XV secolo: Rinascimento

Leonardo da Vinci
Ultima cena 1494-98
è uno dei capolavori più iconici della storia dell’arte e rappresenta un momento cruciale nel racconto biblico dell’ultima cena di Gesù con i suoi discepoli. Oltre alla componente religiosa, l’opera ha un forte legame con il cibo, poiché raffigura il momento in cui Gesù condivide l’ultima cena con i suoi apostoli prima della sua crocifissione.

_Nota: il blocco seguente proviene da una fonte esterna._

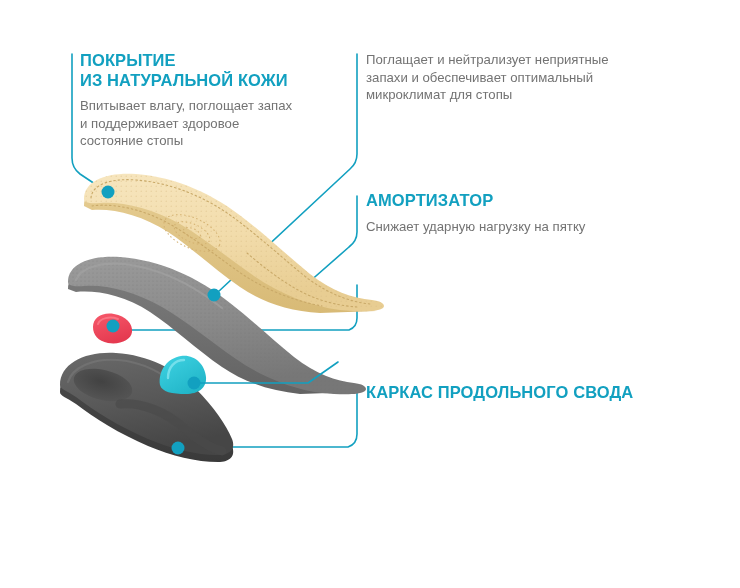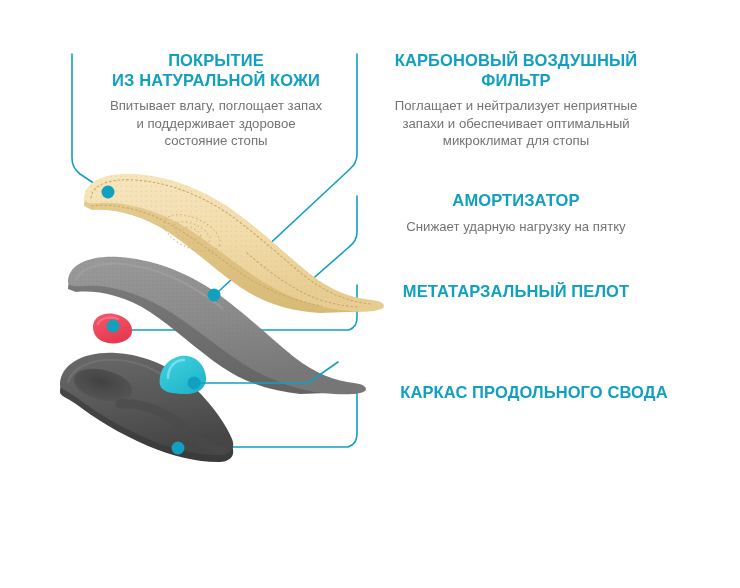--- a/index.html
+++ b/index.html
@@ -25,7 +25,6 @@
   .callout {
     position: absolute;
     box-sizing: border-box;
-    text-align: center;
   }
   .callout .c-head {
     color: #12a0c0;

Nel dipinto, Leonardo cattura l’emozione e la tensione del momento, in cui Gesù annuncia che uno dei suoi apostoli lo tradirà. Il cibo sulla tavola, che include il pane e il vino, simboleggia il corpo e il sangue di Cristo, anticipando il sacramento della comunione cristiana. Leonardo affronta con maestria l’arte del realismo, mostrando il dettaglio dei piatti, del cibo e delle espressioni dei discepoli.

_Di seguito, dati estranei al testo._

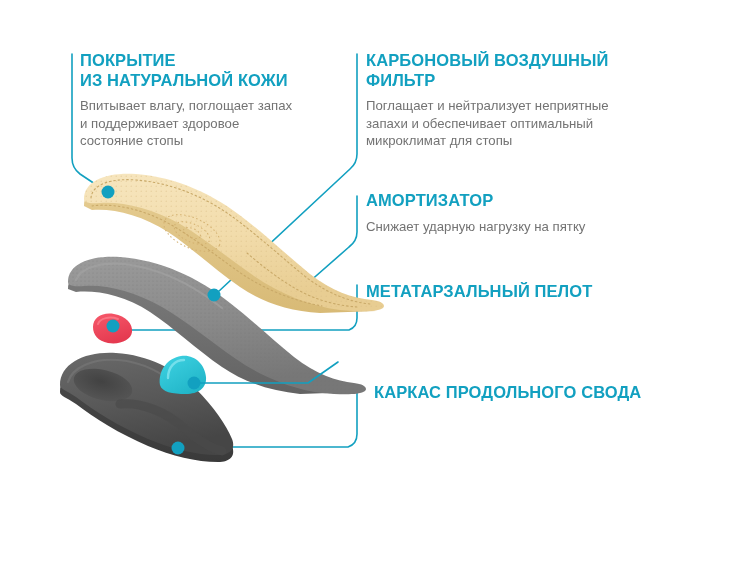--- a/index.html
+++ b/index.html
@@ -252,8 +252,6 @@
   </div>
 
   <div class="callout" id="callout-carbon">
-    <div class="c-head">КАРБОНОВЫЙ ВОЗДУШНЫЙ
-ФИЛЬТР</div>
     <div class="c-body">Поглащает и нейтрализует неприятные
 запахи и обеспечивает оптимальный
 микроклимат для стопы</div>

Attraverso l’uso del cibo, Leonardo crea un collegamento tangibile tra lo spettatore e il soggetto sacro, consentendo all’osservatore di partecipare simbolicamente a questo evento cruciale nella storia cristiana. Il cibo sulla tavola diviene un simbolo di sacrificio e redenzione, suscitando una profonda riflessione sull’importanza del momento e sulla spiritualità del momento rappresentato. In questo modo, “L’Ultima Cena” di Leonardo utilizza il cibo non solo come elemento visivo, ma come veicolo per trasmettere significati profondi e spirituali che hanno continuato a ispirare e influenzare l’arte e la cultura per secoli.